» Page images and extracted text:
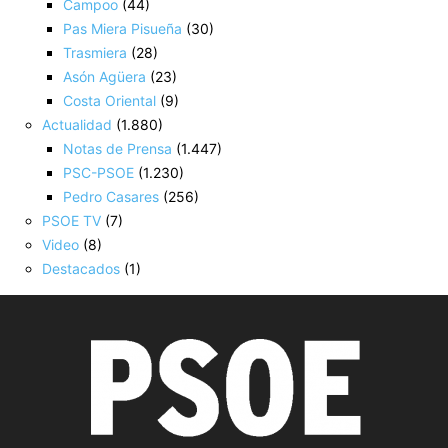
Campoo
(44)
Pas Miera Pisueña
(30)
Trasmiera
(28)
Asón Agüera
(23)
Costa Oriental
(9)
Actualidad
(1.880)
Notas de Prensa
(1.447)
PSC-PSOE
(1.230)
Pedro Casares
(256)
PSOE TV
(7)
Video
(8)
Destacados
(1)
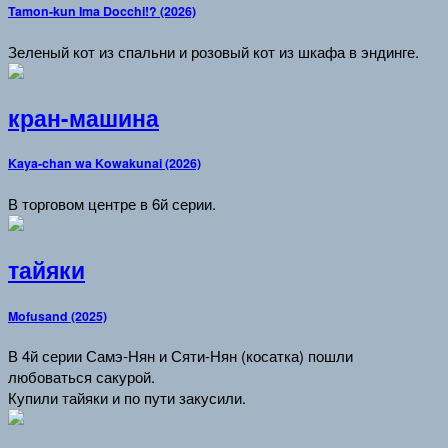
Tamon-kun Ima Docchi!? (2026)
Зеленый кот из спальни и розовый кот из шкафа в эндинге.
кран-машина
Kaya-chan wa Kowakunai (2026)
В торговом центре в 6й серии.
тайяки
Mofusand (2025)
В 4й серии Самэ-Нян и Сяти-Нян (косатка) пошли
любоваться сакурой.
Купили тайяки и по пути закусили.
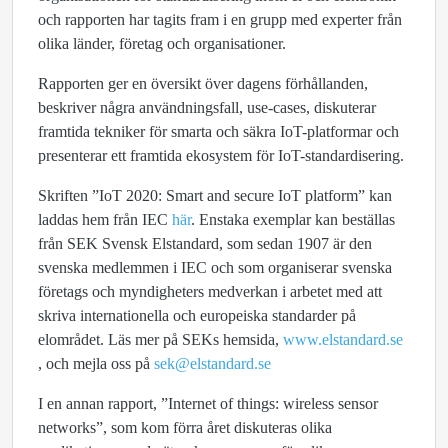
och rapporten har tagits fram i en grupp med experter från
olika länder, företag och organisationer.
Rapporten ger en översikt över dagens förhållanden,
beskriver några användningsfall, use-cases, diskuterar
framtida tekniker för smarta och säkra IoT-platformar och
presenterar ett framtida ekosystem för IoT-standardisering.
Skriften ”IoT 2020: Smart and secure IoT platform” kan
laddas hem från IEC
här
. Enstaka exemplar kan beställas
från SEK Svensk Elstandard, som sedan 1907 är den
svenska medlemmen i IEC och som organiserar svenska
företags och myndigheters medverkan i arbetet med att
skriva internationella och europeiska standarder på
elområdet. Läs mer på SEKs hemsida,
www.elstandard.se
, och mejla oss på
sek@elstandard.se
I en annan rapport, ”Internet of things: wireless sensor
networks”, som kom förra året diskuteras olika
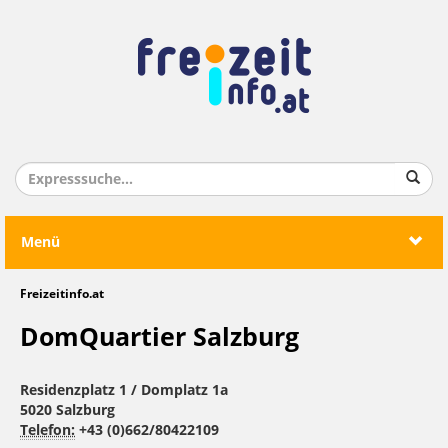
Menü
Freizeitinfo.at
DomQuartier Salzburg
Residenzplatz 1 / Domplatz 1a
5020 Salzburg
Telefon:
+43 (0)662/80422109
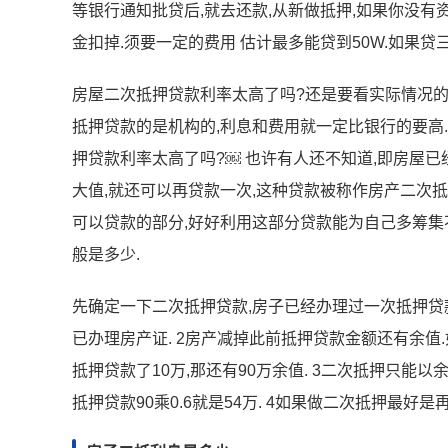
等银行通知批贷后,就去还款,从新做抵押,如果你没有
金扣掉.须要一定的费用 估计最多能贷到50W.如果贷三
房屋二次抵押贷款利率太高了吗?还是要看实际情况的
抵押贷款的是机构的,利息和费用就一定比银行的要高
押贷款利率太高了吗?￼ 也许有人还不知道,即房屋已
大值,就还可以再贷款一次,这种贷款被称作房产二次抵
可以贷款的部分,好好利用这部分贷款能为自己多筹集
般是多少.
先确定一下二次抵押贷款,房子已经办理过一次抵押贷款
已办理房产证. 2房产减掉此前抵押贷款金额还有余值
抵押贷款了10万,那还有90万余值. 3二次抵押只能
抵押贷款90乘0.6就是54万. 4如果做二次抵押最好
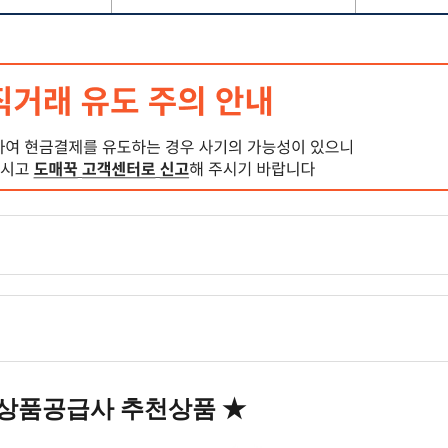
상품공급사 추천상품
★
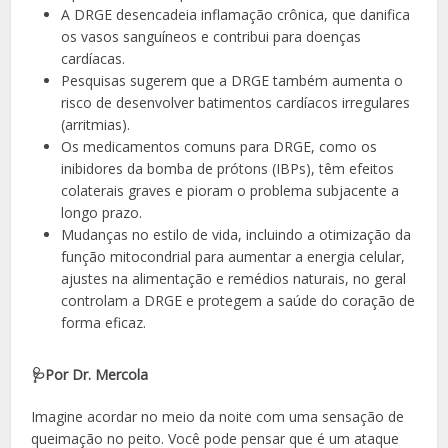
A DRGE desencadeia inflamação crônica, que danifica
os vasos sanguíneos e contribui para doenças
cardíacas.
Pesquisas sugerem que a DRGE também aumenta o
risco de desenvolver batimentos cardíacos irregulares
(arritmias).
Os medicamentos comuns para DRGE, como os
inibidores da bomba de prótons (IBPs), têm efeitos
colaterais graves e pioram o problema subjacente a
longo prazo.
Mudanças no estilo de vida, incluindo a otimização da
função mitocondrial para aumentar a energia celular,
ajustes na alimentação e remédios naturais, no geral
controlam a DRGE e protegem a saúde do coração de
forma eficaz.
🩺Por Dr. Mercola
Imagine acordar no meio da noite com uma sensação de
queimação no peito. Você pode pensar que é um ataque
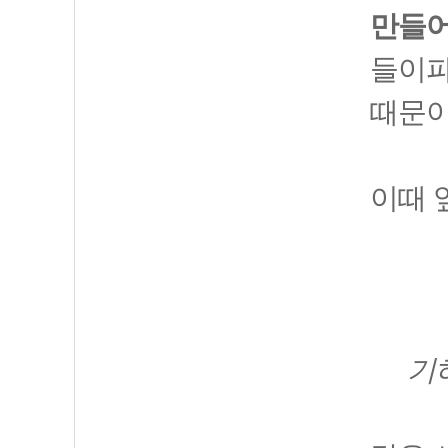
만들어
들이파
때문이
이때 
기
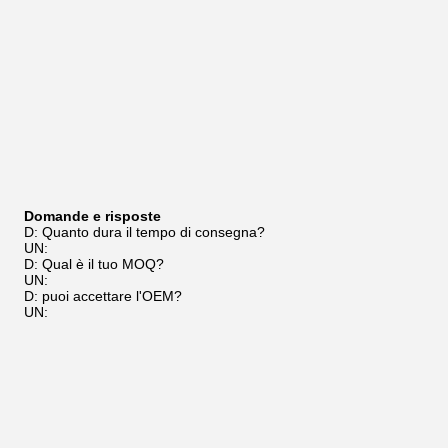
Domande e risposte
D: Quanto dura il tempo di consegna?
UN:
D: Qual è il tuo MOQ?
UN:
D: puoi accettare l'OEM?
UN:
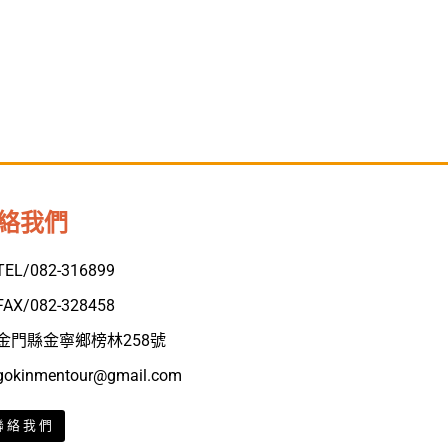
絡我們
TEL/082-316899
FAX/082-328458
金門縣金寧鄉榜林258號
gokinmentour@gmail.com
聯絡我們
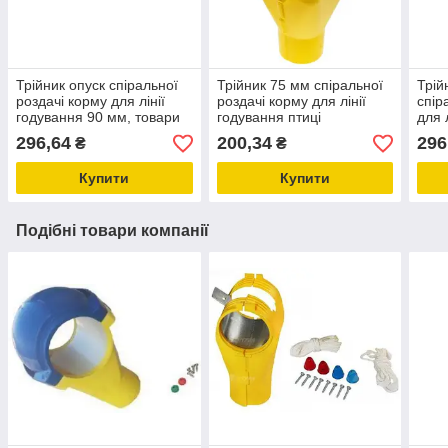
Трійник опуск спіральної
Трійник 75 мм спіральної
Трій
роздачі корму для лінії
роздачі корму для лінії
спір
годування 90 мм, товари
годування птиці
для 
для фермерів
296,64
200,34
296
₴
₴
Купити
Купити
Подібні товари компанії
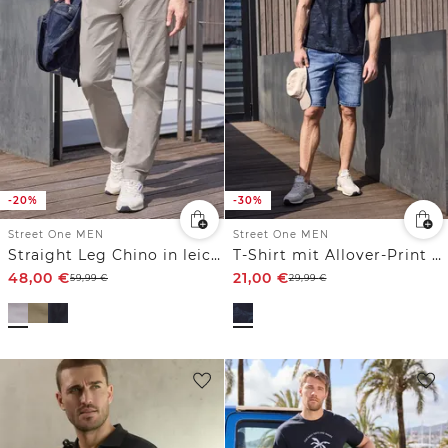
-20%
-30%
Street One MEN
Street One MEN
Straight Leg Chino in leichter Qualität
T-Shirt mit Allover-Print und Embroidery
48,00
€
21,00
€
59,99
€
29,99
€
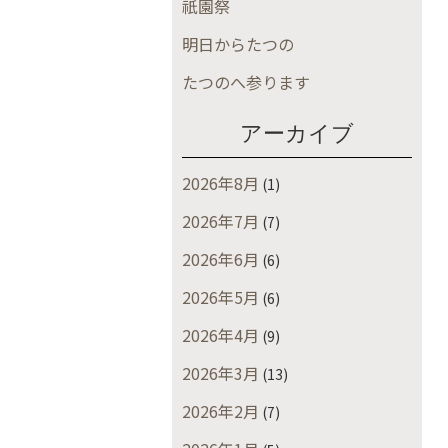
祇園祭
明日からたつの
たつのへ参ります
アーカイブ
2026年8月
(1)
2026年7月
(7)
2026年6月
(6)
2026年5月
(6)
2026年4月
(9)
2026年3月
(13)
2026年2月
(7)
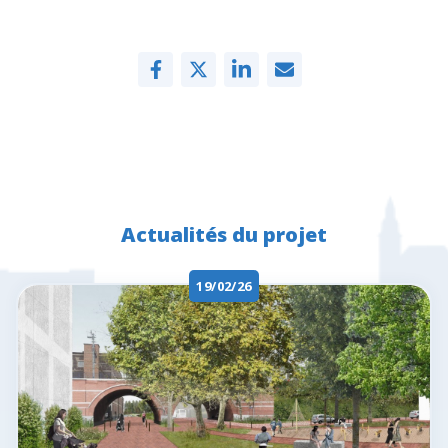
Actualités du projet
19/02/26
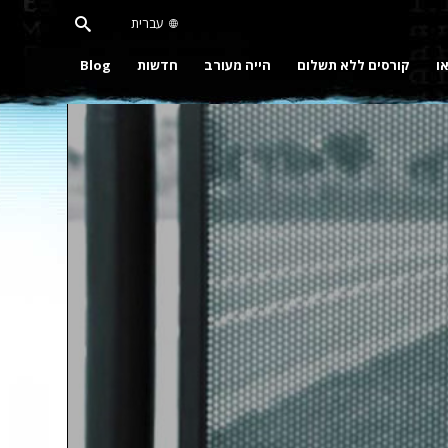
עברית
או
קורסים ללא תשלום
הייה מעורב
חדשות
Blog
Pla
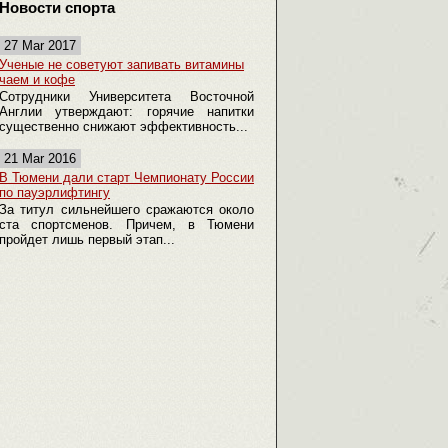
Новости спорта
27 Mar 2017
Ученые не советуют запивать витамины
чаем и кофе
Сотрудники Университета Восточной
Англии утверждают: горячие напитки
существенно снижают эффективность...
21 Mar 2016
В Тюмени дали старт Чемпионату России
по пауэрлифтингу
За титул сильнейшего сражаются около
ста спортсменов. Причем, в Тюмени
пройдет лишь первый этап...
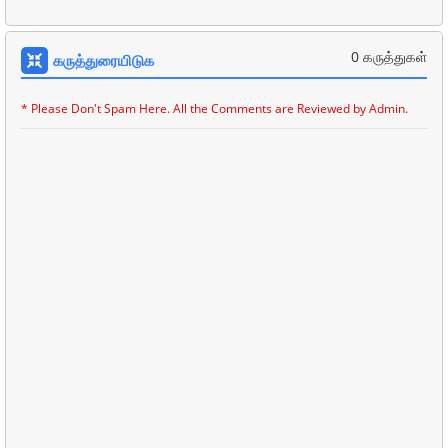
0 கருத்துகள்
கருத்துரையிடுக
* Please Don't Spam Here. All the Comments are Reviewed by Admin.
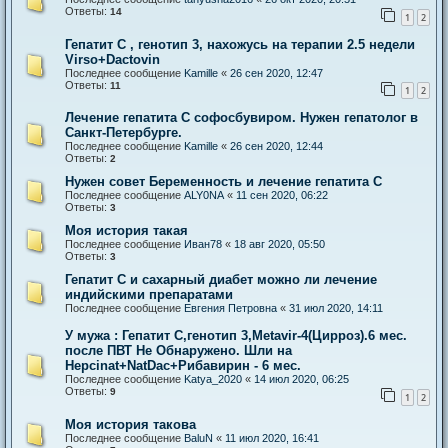
Ответы:
14
1
2
Гепатит С , генотип 3, нахожусь на терапии 2.5 недели
Virso+Dactovin
Последнее сообщение
Kamille
«
26 сен 2020, 12:47
Ответы:
11
1
2
Лечение гепатита С софосбувиром. Нужен гепатолог в
Санкт-Петербурге.
Последнее сообщение
Kamille
«
26 сен 2020, 12:44
Ответы:
2
Нужен совет Беременность и лечение гепатита С
Последнее сообщение
ALY0NA
«
11 сен 2020, 06:22
Ответы:
3
Моя история такая
Последнее сообщение
Иван78
«
18 авг 2020, 05:50
Ответы:
3
Гепатит С и сахарный диабет можно ли лечение
индийскими препаратами
Последнее сообщение
Евгения Петровна
«
31 июл 2020, 14:11
У мужа : Гепатит С,генотип 3,Metavir-4(Цирроз).6 мес.
после ПВТ Не Обнаружено. Шли на
Hepcinat+NatDac+Рибавирин - 6 мес.
Последнее сообщение
Katya_2020
«
14 июл 2020, 06:25
Ответы:
9
1
2
Моя история такова
Последнее сообщение
BaluN
«
11 июл 2020, 16:41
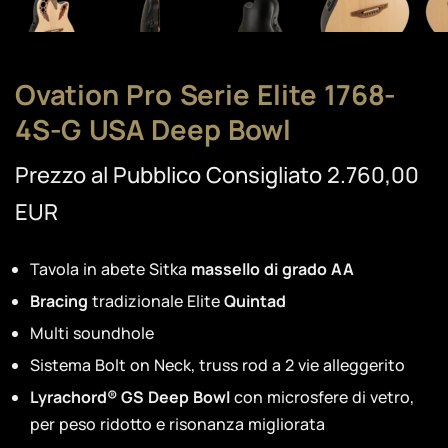
Ovation Pro Serie Elite 1768-
4S-G USA Deep Bowl
Prezzo al Pubblico Consigliato 2.760,00
EUR
Tavola in abete Sitka
massello di grado AA
Bracing
tradizionale Elite
Quintad
Multi soundhole
Sistema Bolt on Neck, truss rod a 2 vie alleggerito
Lyrachord® GS Deep Bowl
con microsfere di vetro,
per peso ridotto e risonanza migliorata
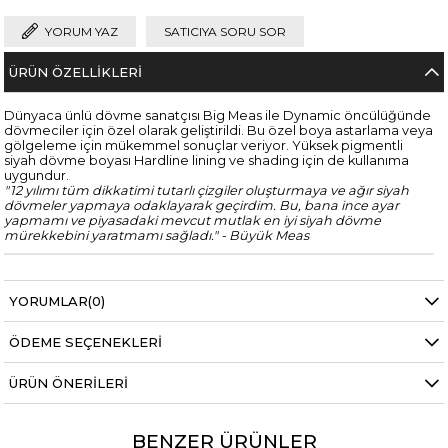
YORUM YAZ
SATICIYA SORU SOR
ÜRÜN ÖZELLIKLERI
Dünyaca ünlü dövme sanatçısı Big Meas ile Dynamic öncülüğünde
dövmeciler için özel olarak geliştirildi. Bu özel boya astarlama veya
gölgeleme için mükemmel sonuçlar veriyor. Yüksek pigmentli
siyah dövme boyası Hardline lining ve shading için de kullanıma
uygundur.
"12 yılımı tüm dikkatimi tutarlı çizgiler oluşturmaya ve ağır siyah
dövmeler yapmaya odaklayarak geçirdim. Bu, bana ince ayar
yapmamı ve piyasadaki mevcut mutlak en iyi siyah dövme
mürekkebini yaratmamı sağladı." - Büyük Meas
YORUMLAR
(0)
ÖDEME SEÇENEKLERI
ÜRÜN ÖNERILERI
BENZER ÜRÜNLER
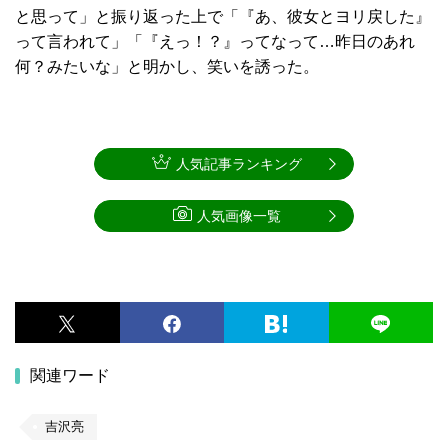
と思って」と振り返った上で「『あ、彼女とヨリ戻した』
って言われて」「『えっ！？』ってなって…昨日のあれ
何？みたいな」と明かし、笑いを誘った。
人気記事ランキング
人気画像一覧
関連ワード
吉沢亮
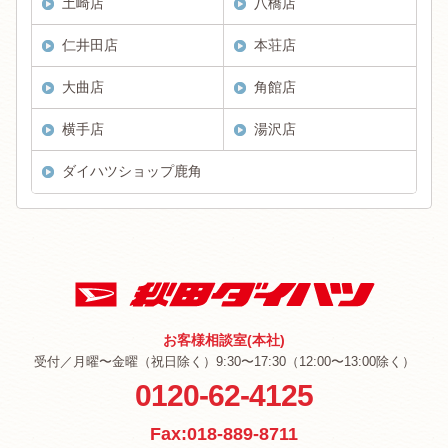
土崎店
八橋店
仁井田店
本荘店
大曲店
角館店
横手店
湯沢店
ダイハツショップ鹿角
お客様相談室(本社)
受付／月曜〜金曜（祝日除く）9:30〜17:30（12:00〜13:00除く）
0120-62-4125
Fax:018-889-8711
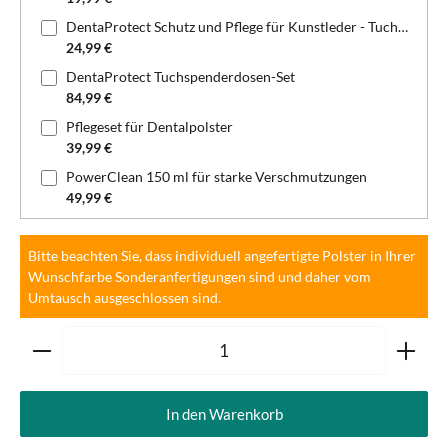
DentaProtect Schutz und Pflege für Kunstleder - Tuchspenderdose
24,99 €
DentaProtect Tuchspenderdosen-Set
84,99 €
Pflegeset für Dentalpolster
39,99 €
PowerClean 150 ml für starke Verschmutzungen
49,99 €
Bitte beachten Sie, dass individuell angefertigte Polster in Ihrer
Wunschfarbe Sonderanfertigungen sind und daher vom
Umtausch ausgeschlossen sind.
Produkt Anzahl: Gib den gewünschten Wert ein oder ben
In den Warenkorb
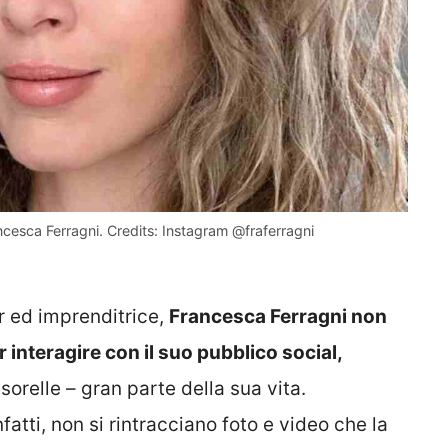
cesca Ferragni. Credits: Instagram @fraferragni
er ed imprenditrice,
Francesca Ferragni non
interagire con il suo pubblico social,
orelle – gran parte della sua vita.
fatti, non si rintracciano foto e video che la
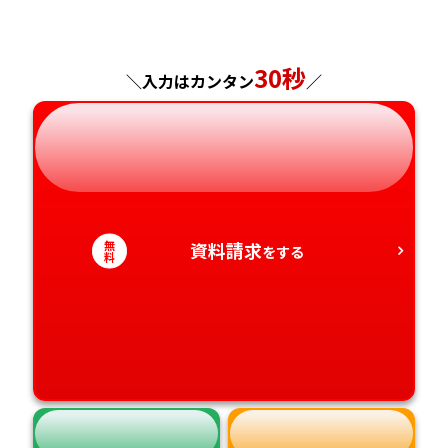
福島県
東京都
山梨県
大阪府
岡山県
佐賀県
神奈川県
長野県
兵庫県
広島県
長崎県
30秒
＼入力はカンタン
／
岐阜県
奈良県
山口県
熊本県
静岡県
和歌山県
徳島県
大分県
愛知県
香川県
宮崎県
無
資料請求
をする
料
愛媛県
鹿児島県
高知県
沖縄県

» TASK TO COMPLETE: Write out the lines of the entries above exactly, beginning with the first and ending with the line that contains "skriva internationella och". No picture goes in.

» WRITTEN ANSWER:
Campoo
(44)
Pas Miera Pisueña
(30)
Trasmiera
(28)
Asón Agüera
(23)
Costa Oriental
(9)
Actualidad
(1.880)
Notas de Prensa
(1.447)
PSC-PSOE
(1.230)
Pedro Casares
(256)
PSOE TV
(7)
Video
(8)
Destacados
(1)
Tamon-kun Ima Docchi!? (2026)
Зеленый кот из спальни и розовый кот из шкафа в эндинге.
кран-машина
Kaya-chan wa Kowakunai (2026)
В торговом центре в 6й серии.
тайяки
Mofusand (2025)
В 4й серии Самэ-Нян и Сяти-Нян (косатка) пошли
любоваться сакурой.
Купили тайяки и по пути закусили.
och rapporten har tagits fram i en grupp med experter från
olika länder, företag och organisationer.
Rapporten ger en översikt över dagens förhållanden,
beskriver några användningsfall, use-cases, diskuterar
framtida tekniker för smarta och säkra IoT-platformar och
presenterar ett framtida ekosystem för IoT-standardisering.
Skriften ”IoT 2020: Smart and secure IoT platform” kan
laddas hem från IEC
här
. Enstaka exemplar kan beställas
från SEK Svensk Elstandard, som sedan 1907 är den
svenska medlemmen i IEC och som organiserar svenska
företags och myndigheters medverkan i arbetet med att
skriva internationella och europeiska standarder på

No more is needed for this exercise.